__The task__: No pictures go in the copy; retype exactly the lines from the one with "speaker: present [123,205,160,277]" through the last line of the records.

__Record excerpts__:
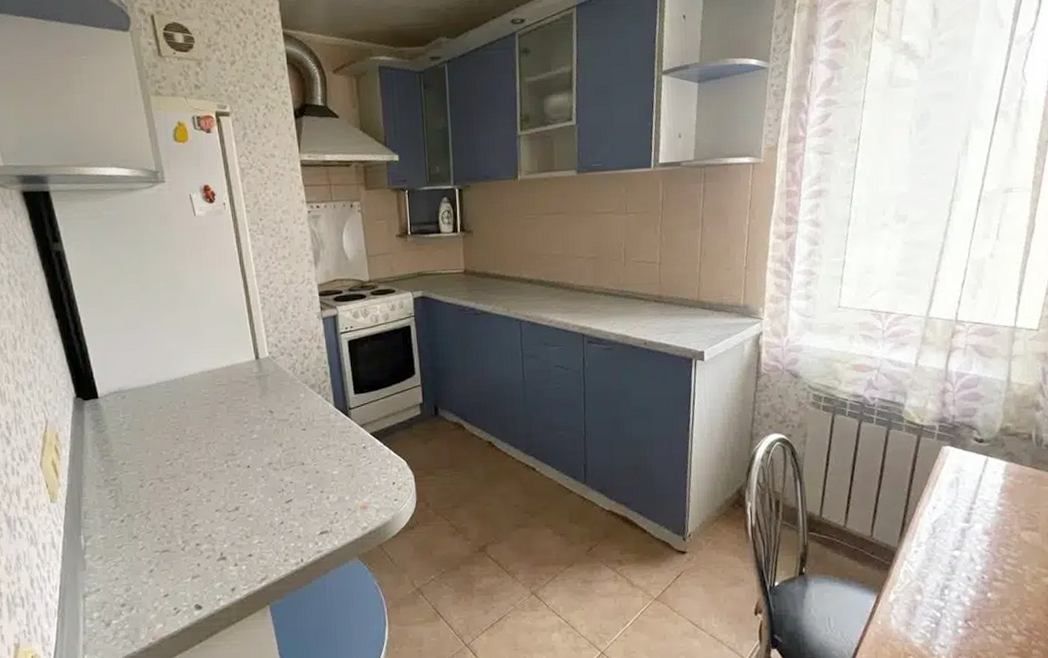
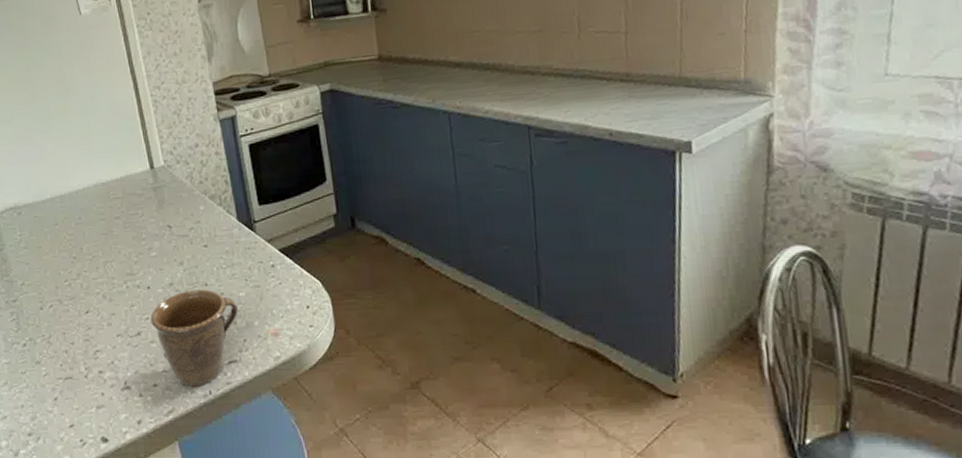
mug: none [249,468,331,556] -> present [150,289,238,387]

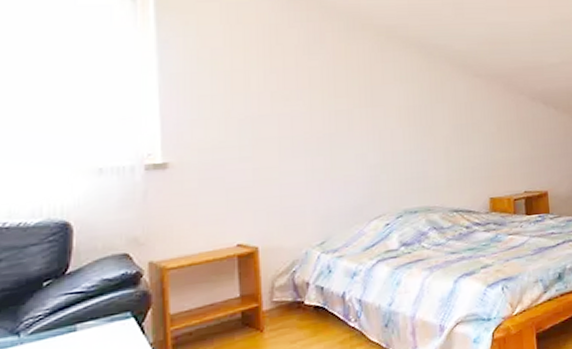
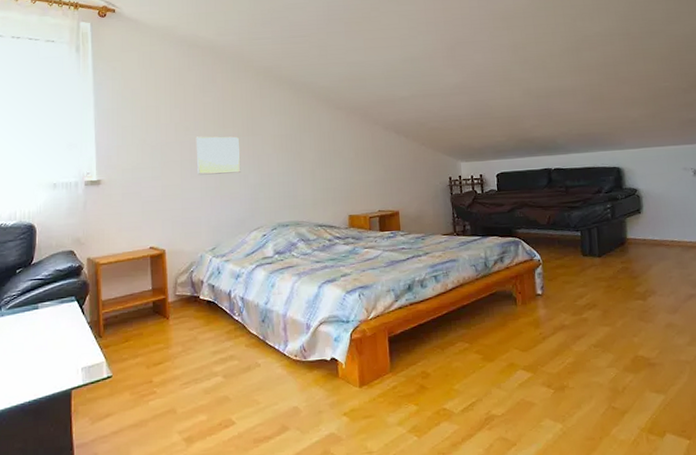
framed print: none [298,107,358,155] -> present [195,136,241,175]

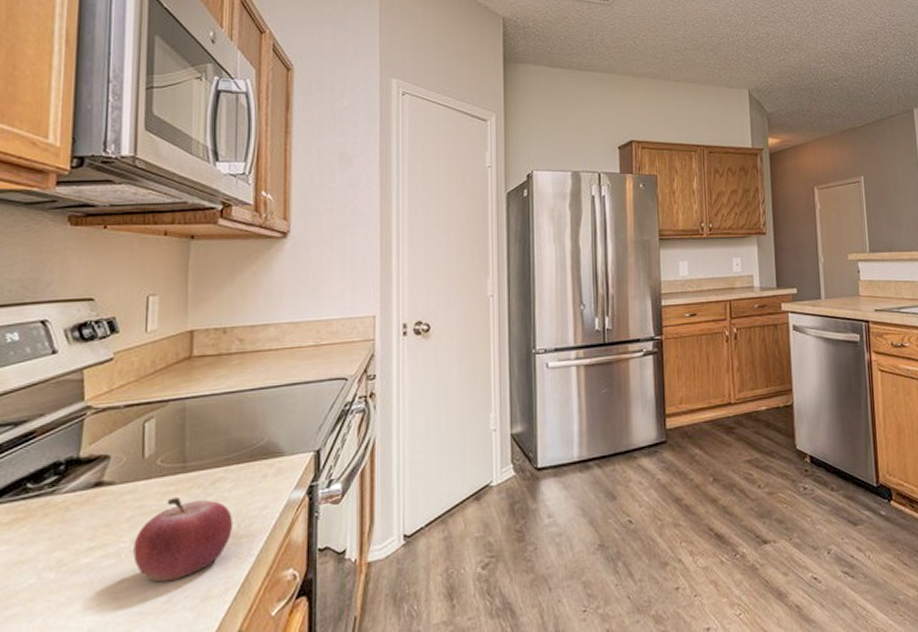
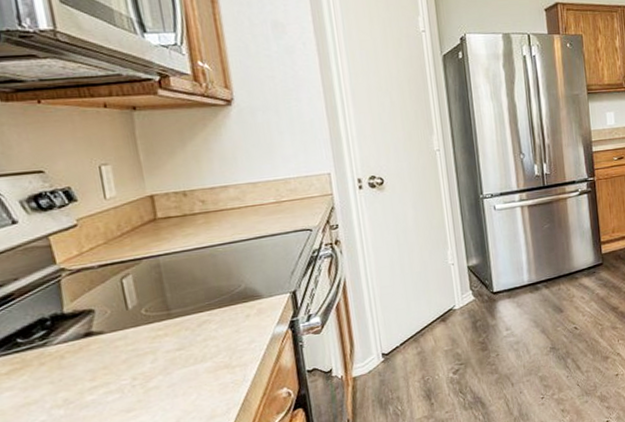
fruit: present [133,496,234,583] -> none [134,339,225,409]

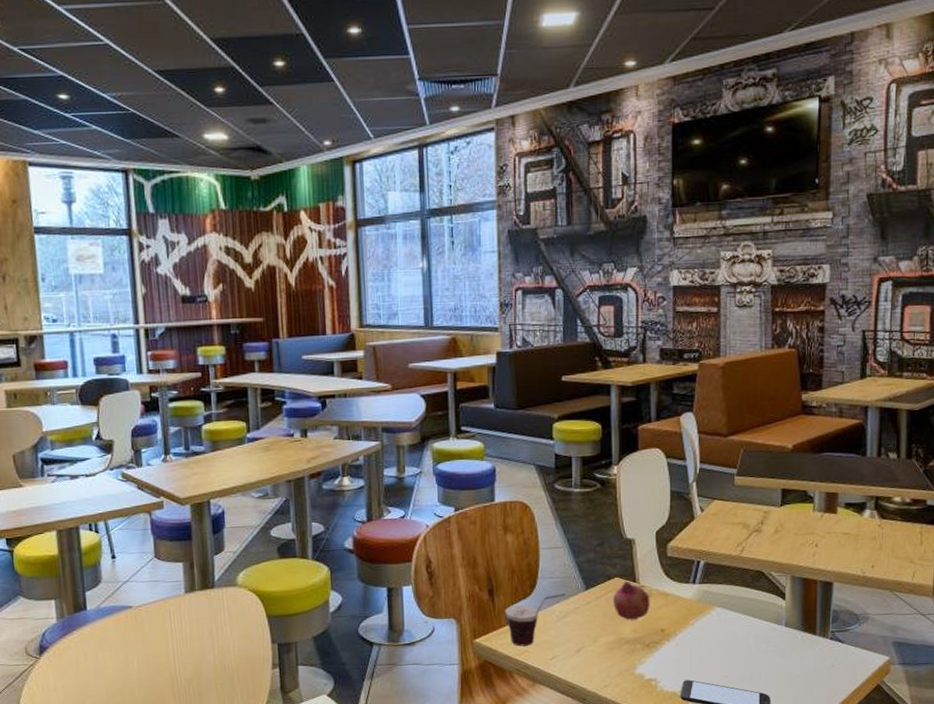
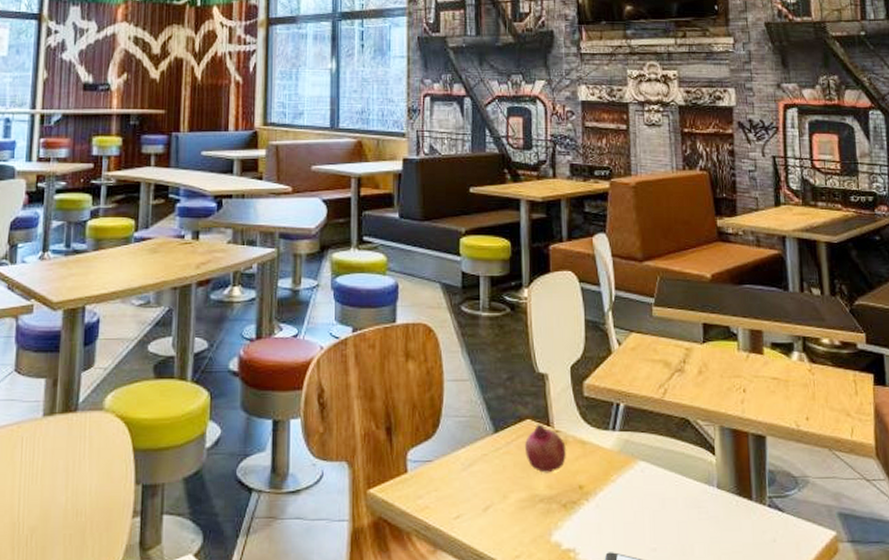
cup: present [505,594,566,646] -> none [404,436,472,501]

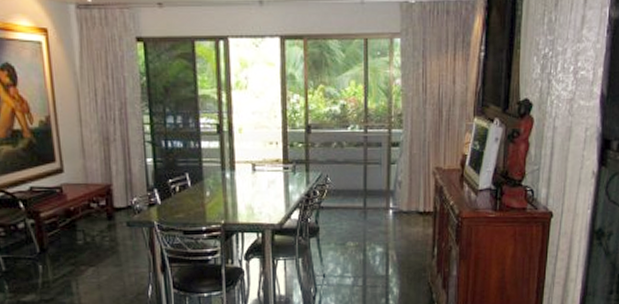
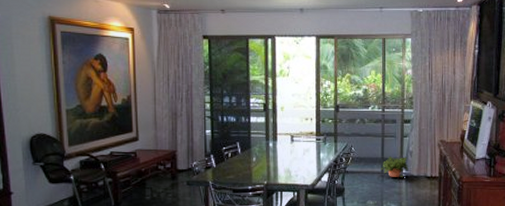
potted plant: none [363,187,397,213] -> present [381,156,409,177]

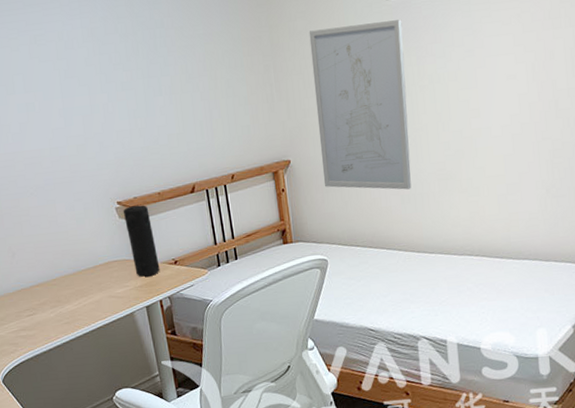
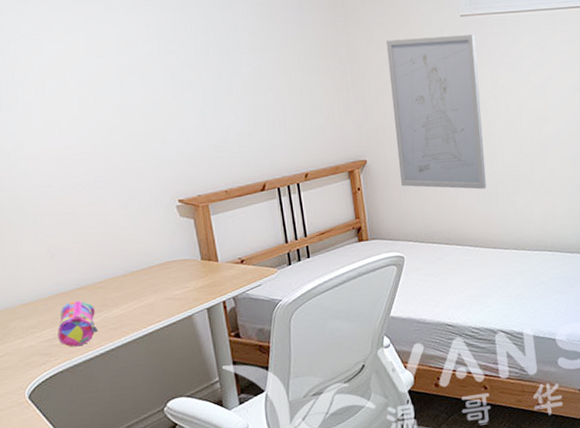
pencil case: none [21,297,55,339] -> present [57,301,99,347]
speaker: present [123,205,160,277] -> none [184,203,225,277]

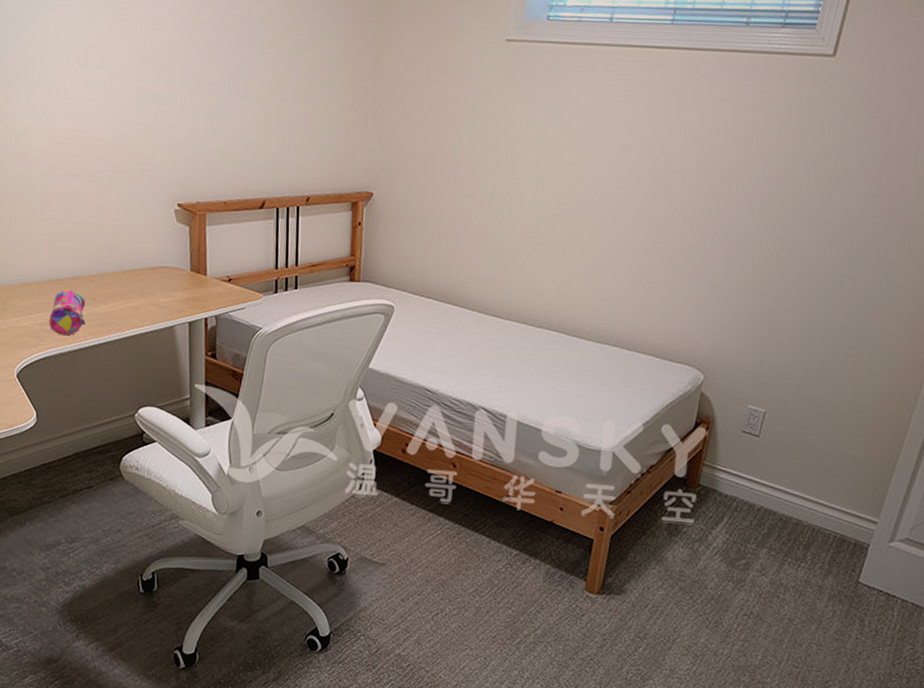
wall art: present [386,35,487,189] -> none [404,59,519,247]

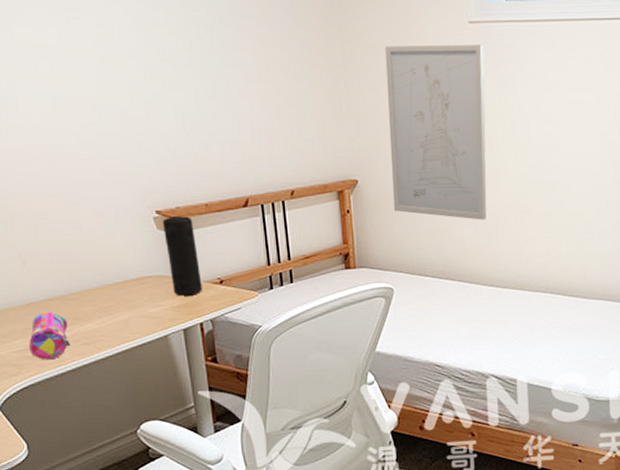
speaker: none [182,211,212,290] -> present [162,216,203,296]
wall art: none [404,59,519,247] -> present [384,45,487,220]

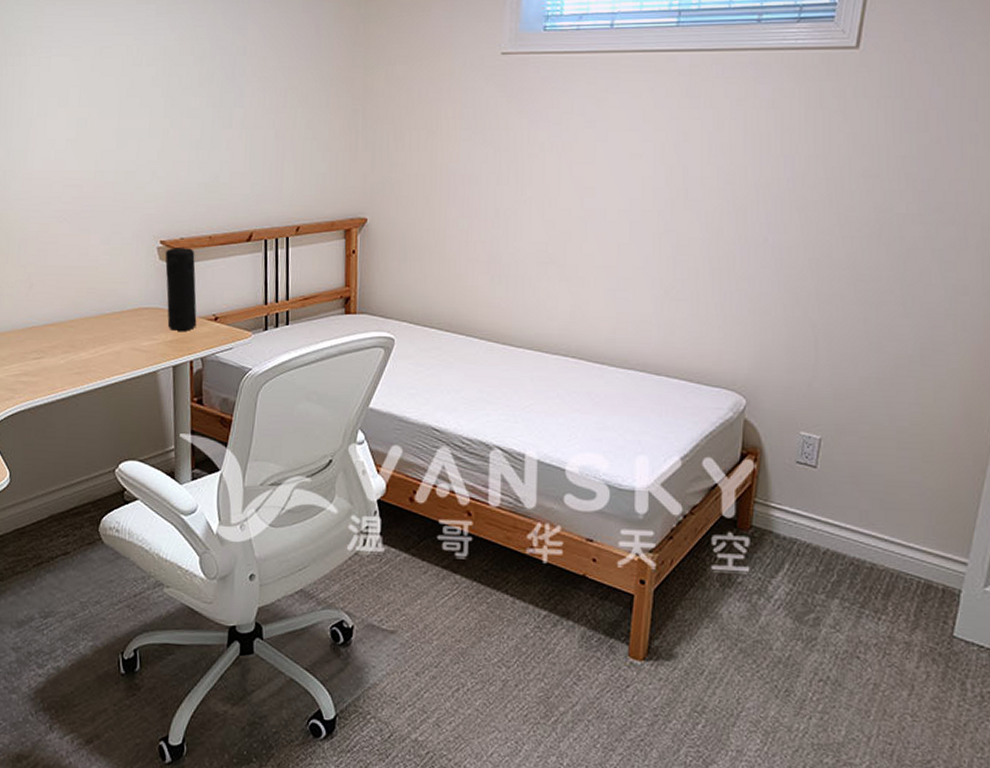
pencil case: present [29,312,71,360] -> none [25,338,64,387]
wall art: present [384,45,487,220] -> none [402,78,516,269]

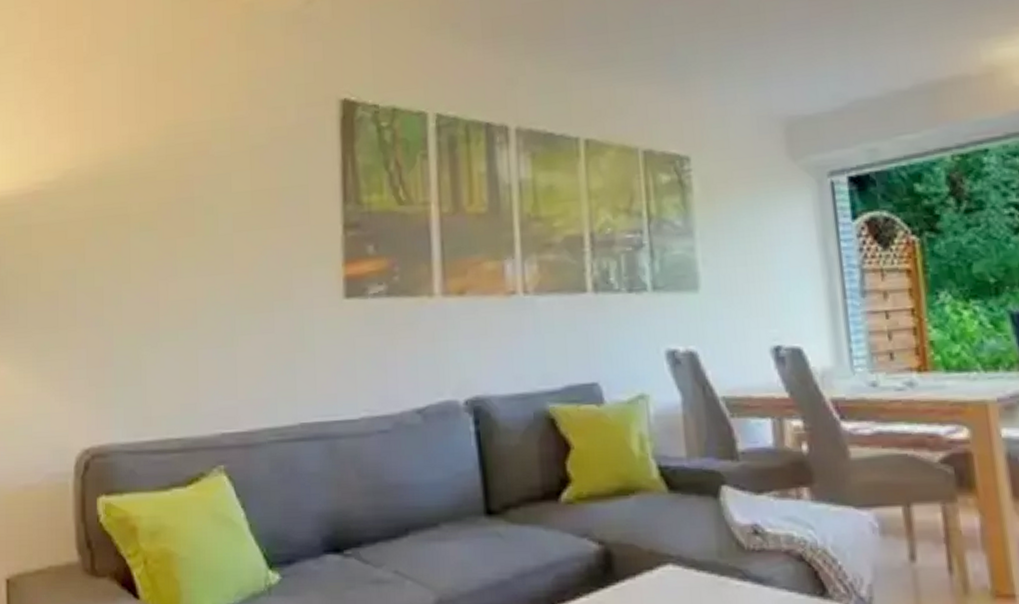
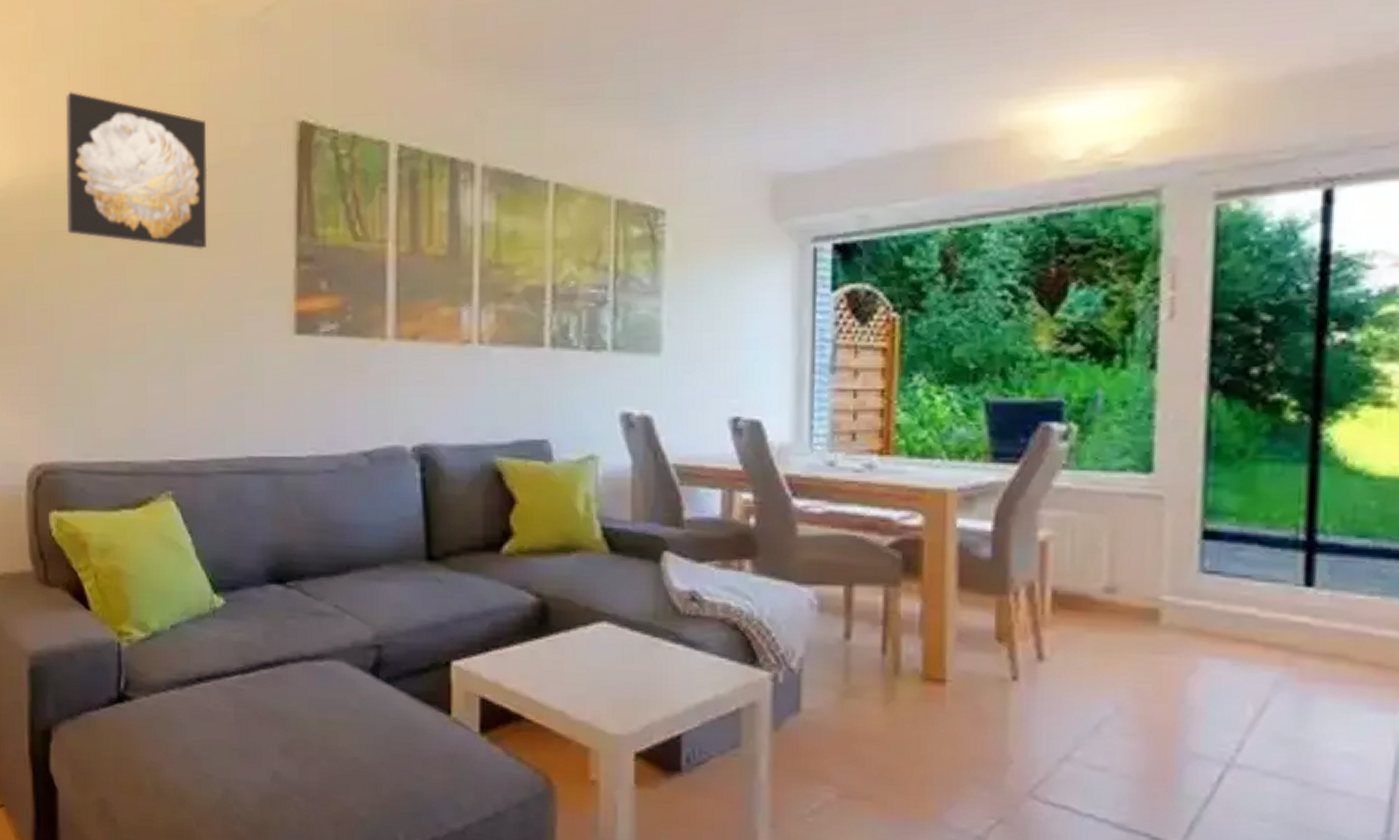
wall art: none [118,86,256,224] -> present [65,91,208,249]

__Your response__:
speaker: present [123,205,160,277] -> none [184,203,225,277]

wall art: present [386,35,487,189] -> none [404,59,519,247]

speaker: none [182,211,212,290] -> present [162,216,203,296]
wall art: none [404,59,519,247] -> present [384,45,487,220]

pencil case: present [29,312,71,360] -> none [25,338,64,387]
wall art: present [384,45,487,220] -> none [402,78,516,269]

wall art: none [118,86,256,224] -> present [65,91,208,249]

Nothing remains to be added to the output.